It's been a different kind of year for shares of AT&T (T 0.60%) and Frontier Communications (FTR).

AT&T shares have underperformed the broad market indices such as the S&P 500 over the past 12 months by a fair degree. However, AT&T's lackluster trading pales in comparison with that of Frontier stock, which has lost roughly three-quarters of its value over the past year.

FTR Chart

FTR data by YCharts

However, stocks that have fallen out of favor with investors can sometimes make for interesting buys. So let's analyze shares of AT&T and Frontier across three important investing parameters to determine which stock looks like the better buy today.

Financial fortitude

Operating in the same industry, both companies have business models that are heavily predicated on the use of debt to fund their asset bases. To see what I mean, look at these four important measures of liquidity and solvency for the two companies:

Company

Cash and Investments

Debt

Cash From Operations

Current Ratio

Frontier Communications

$341 million

$17.8 billion

$2.0 billion

0.6

AT&T

$14.8 billion

133.2 billion

$40.6 billion

0.9

Data sources: AT&T  and Frontier Communications investor relations, Yahoo! Finance. 

While the two companies' capital structures should appear similar, AT&T is in significantly better shape than Frontier. AT&T carries about 11% of its total debt burden in cash and investments, and it generates annual cash flows from operations equivalent to 30% of its debt. In both regards, Frontier has far less margin for error. The regional telecom player holds a mere 1.9% of its borrowings in liquid assets, and its annual cash flows amount of 11.2% of its debt. That's not necessarily a death knell, though it is indicative of some of the long-term challenges the company faces. Either way, AT&T's clearly superior financial profile makes it the winner here.

Winner: AT&T.

An upward-pointing view of a cluster of telecom towers.

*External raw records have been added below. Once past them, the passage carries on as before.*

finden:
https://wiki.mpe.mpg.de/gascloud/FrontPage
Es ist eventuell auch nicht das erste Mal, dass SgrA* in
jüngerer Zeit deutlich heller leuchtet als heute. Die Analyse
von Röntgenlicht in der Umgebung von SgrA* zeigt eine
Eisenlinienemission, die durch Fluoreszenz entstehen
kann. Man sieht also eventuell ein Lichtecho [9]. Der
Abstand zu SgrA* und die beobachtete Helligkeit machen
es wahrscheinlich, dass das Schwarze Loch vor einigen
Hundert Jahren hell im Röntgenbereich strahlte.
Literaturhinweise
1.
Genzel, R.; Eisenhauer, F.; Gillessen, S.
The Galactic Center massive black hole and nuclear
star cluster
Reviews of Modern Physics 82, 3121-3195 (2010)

Image source: Getty Images.

Durable competitive advantages

Here's where the differences between the two telecom providers comes into clearer focus. Frontier provides landline telephone, broadband, and cable services to customers across 29 states. Those services represent the old guard of the telecom world. Frontier purchased Verizon's landline telecom operations in California, Texas, and Florida last year for $10.5 billion, in a deal that dramatically increased the company's debt burden.

The long-term outlook appears unfavorable for Frontier, as the secular trend away from landline services seems almost certain to continue. In its most recent quarterly report, Frontier saw residential and business subscribers decline by 3% and 4%, respectively.  Today, the company serves a mere 5.2 million customers, which pales in comparison with larger players such as AT&T.

On the other hand, AT&T continues to position itself to benefit from the ongoing shifts in the telecom space. It's the second largest U.S. provider of wireless services, which have become the anchor of today's telecom bundles. Moreover, its 134 million subscribers narrowly trail Verizon's 146 million, and the two stand head-and-shoulders above the third- and fourth-place providers, T-Mobile and Sprint.

Perhaps more importantly, though, AT&T is set to acquire TV motion picture production powerhouse Time Warner for $85.4 billion. This deal should eventually allow AT&T to be among the first telecom providers to offer over-the-top cable services that stream to consumers' wireless devices. And that move should help AT&T counter the continued assault on the cable space from tech companies such as Alphabet's YouTube TV. 

In nearly every sense, then, AT&T is a stronger company then Frontier.

Winner: AT&T.

Valuation

Let's compare how shares of Frontier and AT&T are valued. Here's a snapshot of three of the most popular valuation metrics for the two companies.

Company

P/E

Forward P/E

P/Cash Flow

Frontier Communications

N/A

N/A

0.7

AT&T

18.3

12.7

6.2

Data sources: Yahoo! Finance, Reuters. 

The different dynamics of the two companies' businesses are pretty well reflected in their valuation. Frontier produced a net loss over the past 12 months, and those losses are expected to widen in the year ahead. Contrast that with AT&T, which is expected to increase its EPS both this year and next.  

There's not much of a comparison here. If the long-term outlook for Frontier weren't so negative, you might be able to look for some kind of contrarian investment thesis. However, that probably isn't the case, which makes AT&T an easy winner of this category.

Winner: AT&T.

And the winner is... AT&T

AT&T is an undeniably better investment than Frontier, which seems destined to continue to bleed customers. AT&T's savvy moves position it in the growth areas in the telecom space, which bode well for the company's continued EPS and dividend growth in the years to come.